Tia Amélia nasceu exatamente meio século após Chiquinha Gonzaga e, como se vê, parece que quase nada mudara no que diz respeito à moral machista. (Rosa, 2014, p. 199; grifo nosso).
 
Quem não se lembra da história de Chiquinha Gonzaga? 
 
Como é sabido, essa pianista conseguiu ultrapassar as barreiras impostas pela sociedade tradicional e patriarcal de sua época tornando-se, efetivamente, uma artista reconhecida pelo seu trabalho profissional. 
 
 

Chiquinha Gonzaga (1847-1935) em 1877
Fonte: Chiquinha Gonzaga, uma história de vida - Edinha Diniz, Editora Zahar, 2009.
Foto encontrada no site: chiquinhagonzaga.com

 

 
A pianeira Amélia Brandão também escolheu trilhar esse caminho. A propósito, para o articulista João Perassolo (2021), Tia Amélia é “considerada a sucessora de Chiquinha Gonzaga e Ernesto Nazareth, os grandes nomes do piano nacional da virada do século 19 para o 20”. (Folha de São Paulo, 2021; grifo nosso).

Amélia Brandão em 1931
Recorte de O Popular (20/10/1983)
Acervo: ICEBE
 

Sobre as primeiras composições de Tia Amélia
 
O articulista Assis (1983) sugere que foi com aproximadamente 9 anos de idade que Amélia Brandão teria esboçado suas primeiras composições. O pesquisador Rosa (2014, p. 199), por seu turno, citando Borges (2007, p. 54), assegura que Amélia Brandão estaria com 12 anos quando, de fato, terminou sua primeira peça musical, uma valsa chamada Gratidão.

▶ [EXPERIMENTE] No texto sobre Tia Amélia, liste cada autor citado que tem um ano entre parênteses junto ao nome e informe esse ano.

▶ [Dados coletados]
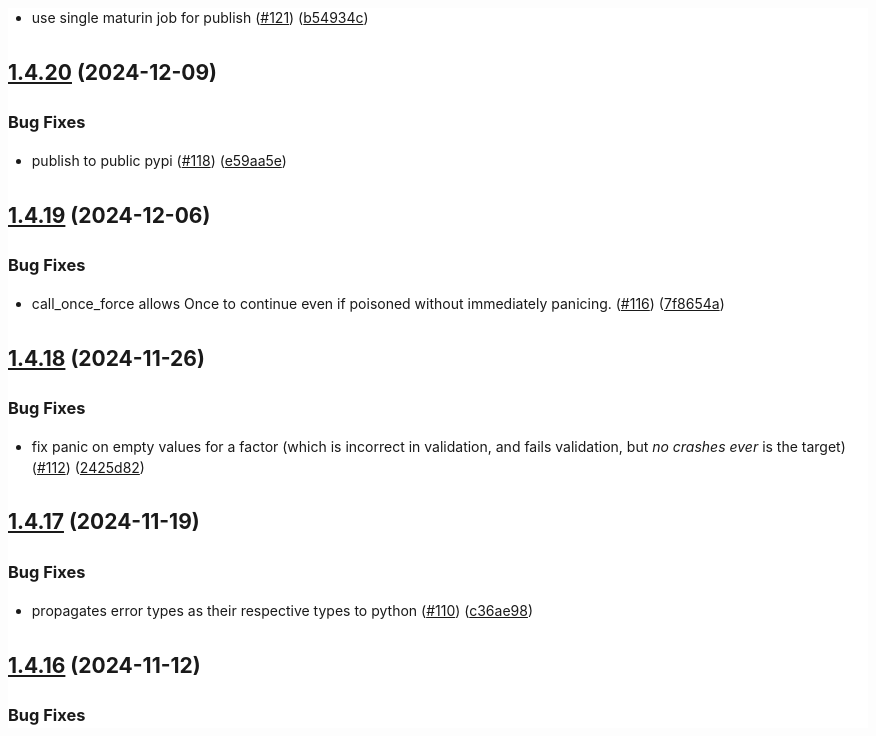 * use single maturin job for publish ([#121](https://github.com/VersesTech/genius-agent-factor-graph/issues/121)) ([b54934c](https://github.com/VersesTech/genius-agent-factor-graph/commit/b54934c560bb3df4a85cb935ed73627484abd8f0))

## [1.4.20](https://github.com/VersesTech/genius-agent-factor-graph/compare/v1.4.19...v1.4.20) (2024-12-09)


### Bug Fixes

* publish to public pypi ([#118](https://github.com/VersesTech/genius-agent-factor-graph/issues/118)) ([e59aa5e](https://github.com/VersesTech/genius-agent-factor-graph/commit/e59aa5ed607d91d15d9151d58247a82837e000bb))

## [1.4.19](https://github.com/VersesTech/genius-agent-factor-graph/compare/v1.4.18...v1.4.19) (2024-12-06)


### Bug Fixes

* call_once_force allows Once to continue even if poisoned without immediately panicing. ([#116](https://github.com/VersesTech/genius-agent-factor-graph/issues/116)) ([7f8654a](https://github.com/VersesTech/genius-agent-factor-graph/commit/7f8654a2cab5b31b66224f29c6c3b0d2c353bdde))

## [1.4.18](https://github.com/VersesTech/genius-agent-factor-graph/compare/v1.4.17...v1.4.18) (2024-11-26)


### Bug Fixes

* fix panic on empty values for a factor (which is incorrect in validation, and fails validation, but *no crashes ever* is the target) ([#112](https://github.com/VersesTech/genius-agent-factor-graph/issues/112)) ([2425d82](https://github.com/VersesTech/genius-agent-factor-graph/commit/2425d827f9847e374f8433a2fb5227efe62b12ee))

## [1.4.17](https://github.com/VersesTech/genius-agent-factor-graph/compare/v1.4.16...v1.4.17) (2024-11-19)


### Bug Fixes

* propagates error types as their respective types to python ([#110](https://github.com/VersesTech/genius-agent-factor-graph/issues/110)) ([c36ae98](https://github.com/VersesTech/genius-agent-factor-graph/commit/c36ae980fe8300d0b65a2f9ea2e2898933238725))

## [1.4.16](https://github.com/VersesTech/genius-agent-factor-graph/compare/v1.4.15...v1.4.16) (2024-11-12)


### Bug Fixes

▶ [RESOLUÇÃO]
- Rosa: 2014
- João Perassolo: 2021
- Assis: 1983
- Borges: 2007